Rice flour – ¼ cup (for crispness)

Curd – 2 tbsp (optional, for slight tang)

Onion – 1 small, finely chopped 

Green chilli – 1, finely chopped 

Curry leaves – a few, chopped 

Salt – to taste

Water – as needed

Oil – for cooking



PROCEDURE  :
 
 
 
In a mixing bowl, add the maida, rice flour, salt, and curd if using.

Gradually pour in the water while whisking to make a smooth, lump-free batter.

Ensure the batter is slightly thinner than regular dosa batter.

Mix in the chopped onion, green chilli, and curry leaves for extra flavor.
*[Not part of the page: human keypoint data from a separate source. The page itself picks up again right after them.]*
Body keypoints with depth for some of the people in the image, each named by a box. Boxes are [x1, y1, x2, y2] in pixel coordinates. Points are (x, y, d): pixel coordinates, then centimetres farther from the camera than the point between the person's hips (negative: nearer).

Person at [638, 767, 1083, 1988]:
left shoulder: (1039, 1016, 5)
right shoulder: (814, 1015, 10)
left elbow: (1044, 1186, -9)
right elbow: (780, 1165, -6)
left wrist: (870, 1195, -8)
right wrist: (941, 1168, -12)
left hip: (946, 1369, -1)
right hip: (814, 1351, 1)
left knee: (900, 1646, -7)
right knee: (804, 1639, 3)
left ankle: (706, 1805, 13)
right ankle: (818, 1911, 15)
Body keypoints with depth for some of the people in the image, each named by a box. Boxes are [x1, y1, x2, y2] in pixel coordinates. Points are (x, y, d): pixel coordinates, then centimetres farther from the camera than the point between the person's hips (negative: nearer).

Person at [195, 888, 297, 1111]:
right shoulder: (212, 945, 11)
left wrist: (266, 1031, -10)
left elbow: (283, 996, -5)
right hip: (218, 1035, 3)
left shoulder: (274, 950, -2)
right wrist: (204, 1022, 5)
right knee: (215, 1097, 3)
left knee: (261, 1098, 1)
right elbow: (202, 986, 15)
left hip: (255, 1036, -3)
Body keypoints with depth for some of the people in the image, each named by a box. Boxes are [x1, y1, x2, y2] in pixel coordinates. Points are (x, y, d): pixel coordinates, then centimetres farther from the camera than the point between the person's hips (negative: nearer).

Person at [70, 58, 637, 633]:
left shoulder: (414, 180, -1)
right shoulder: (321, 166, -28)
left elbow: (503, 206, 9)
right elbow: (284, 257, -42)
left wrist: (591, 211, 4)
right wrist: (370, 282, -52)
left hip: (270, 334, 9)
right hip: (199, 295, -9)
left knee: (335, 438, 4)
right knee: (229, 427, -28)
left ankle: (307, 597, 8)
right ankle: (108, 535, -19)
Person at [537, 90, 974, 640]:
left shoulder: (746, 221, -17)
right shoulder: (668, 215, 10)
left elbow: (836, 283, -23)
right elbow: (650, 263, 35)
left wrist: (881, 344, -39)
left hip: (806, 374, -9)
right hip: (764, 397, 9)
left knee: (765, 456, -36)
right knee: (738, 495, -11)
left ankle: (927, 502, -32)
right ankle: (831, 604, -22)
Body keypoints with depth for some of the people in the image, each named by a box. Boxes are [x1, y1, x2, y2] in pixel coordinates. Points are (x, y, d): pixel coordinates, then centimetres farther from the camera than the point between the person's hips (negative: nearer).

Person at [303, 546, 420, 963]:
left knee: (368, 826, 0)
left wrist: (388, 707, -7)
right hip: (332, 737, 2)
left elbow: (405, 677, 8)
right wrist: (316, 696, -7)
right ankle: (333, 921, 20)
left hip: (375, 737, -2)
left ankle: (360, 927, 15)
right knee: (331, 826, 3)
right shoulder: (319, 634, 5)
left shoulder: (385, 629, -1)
Heat a non-stick tawa or a cast iron pan over medium heat.

Lightly grease the pan with oil.

Pour a ladle of batter like you do while making rava dosa


Drizzle a little oil around the edges.

Cook until the sides turn golden and crispy.

Flip the dosa and cook the other side for crispy texture.

For a crispier dosa, let the batter rest for about 10 minutes before cooking.